I primi reperti rinvenuti nelle grotte e nelle cave di ghiaia appartenevano soprattutto a specie come renne o versioni lanose di altri animali come mammut o rinoceronti. Così si impose l’idea di un mondo neandertaliano nella morsa dei ghiacci, ma per capire l’esperienza autentica dei Neandertal dobbiamo decostruire la singola e semplicistica “era glaciale” ed esplorare i tanti mondi diversi in cui vivevano, ciascuno con la propria fauna.

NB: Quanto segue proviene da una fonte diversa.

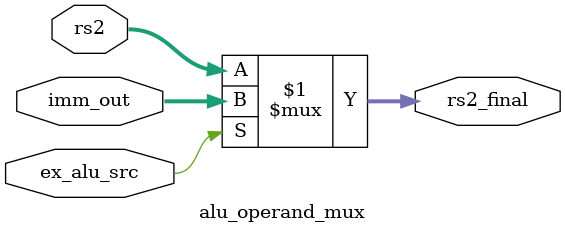
<source format=v>
module alu_operand_mux (
    input  wire [31:0] rs2,        // from register file
    input  wire [31:0] imm_out,    // from decode
    input  wire        ex_alu_src, // 1 ? use imm_out
    output wire [31:0] rs2_final   // selected operand2 for ALU
);

    assign rs2_final = ex_alu_src ? imm_out : rs2;

endmodule


</source>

L’abilità della Sykes non è stata soltanto quella di sintetizzare, in un volume tutto sommato contenuto in termini di pagine, le migliaia di pubblicazioni degli ultimi anni, con tutte le indagini e le scoperte degne di essere prese in considerazione, ma anche quella di rendere un argomento che necessita di conoscenze tecniche approfondite, fruibile a tutti. Anzi “accessibile”, per usare il termine scelto da Yuval Noah Harari (l’autore del best-seller “Da animali a dei”) che ne ha incensato il lavoro sul New York Times convincendo la redazione del prestigioso quotidiano americano a inserirlo nella lista dei migliori 100 libri del 2021. Per Nature, invece, “Neandertal: vita, arte, amore e morte” è un saggio di divulgazione scientifica capace di distruggere ogni stereotipo.
Non solo l’era glaciale
Ed è verissimo: perché i Neandertal non avevano a che fare solo con il ghiaccio e i mammut. Hanno occupato l’Europa e parte dell’Asia per centinaia di migliaia di anni, attraversando più ere geologiche con diversi climi e habitat variegati: le ere glaciali ok, si sono saputi adattare, ma non solo. Hanno prosperato anche in zone temperate, vicino al mare, alcuni dei siti più ricchi esplorati negli ultimi anni (Schöningen in Germania o Abric Romaní in Spagna) hanno dimostrato che sapevano lavorare non soltanto la pietra, ma anche il legno e altri materiali come la resina, il bitume, le conchiglie, la cera d’api, facendone un uso intelligente e diversificato. Insomma, i Neandertal erano (anche) abili artigiani, capaci di riciclare, scegliere, manipolare. Non andavano solo a caccia, ma sapevano pescare e raccoglievano varie specie di vegetali con cui arricchivano la loro dieta. Sfruttavano a fondo la Natura che li circondava, fabbricavano vestiti con le pelli di animali, costruivano rifugi, in alcune circostanze seppellivano i loro morti, e forse si dedicavano pure a opere di creatività, all’arte.
Alcune domande senza risposte
Forse, già. Perché la scienza non è stata ancora in grado di rispondere a tutte le domande. Per esempio, non sappiamo perché si siano estinti circa 40 mila anni fa e quale ruolo ha avuto in questo senso l’Homo Sapiens, dato che l’uscita di scena dei Neandertal coincide pressoché con la comparsa dei Sapiens. Le ipotesi sono molteplici. Di certo c’è che le due specie si sono incrociate (non fuse, ma incrociate) e che nel nostro DNA ci sono tracce di geni dei Neandertal (ognuno di noi ne possiede attorno al 2%) che quindi vanno considerati a pieno titolo nostri antenati.
La Sykes ha anche un altro prezioso merito, quello di mostrarci il mondo Neandertal con gli occhi dei Neandertal – che se ci riflettete un attimo, non è poi una cosa così banale. Di fatto ci racconta una storia nuova dove noi Sapiens, contrariamente a ciò che accade di solito, siamo ai margini. Una storia che i nostri figli leggeranno sui loro libri di scuola, perché non ha a che fare con nostri lontani cugini, ma con l’umanità intera. Comprendere che posto hanno i Neandertal nella Storia del mondo è importante anche per assorbire il concetto che l’evoluzione degli Hominin non ha viaggiato dritta come una freccia da Lucy fino a Leonardo da Vinci. In altri termini, l’Uomo non è il prodotto finale. E i Neandertal ne sono una vivida testimonianza.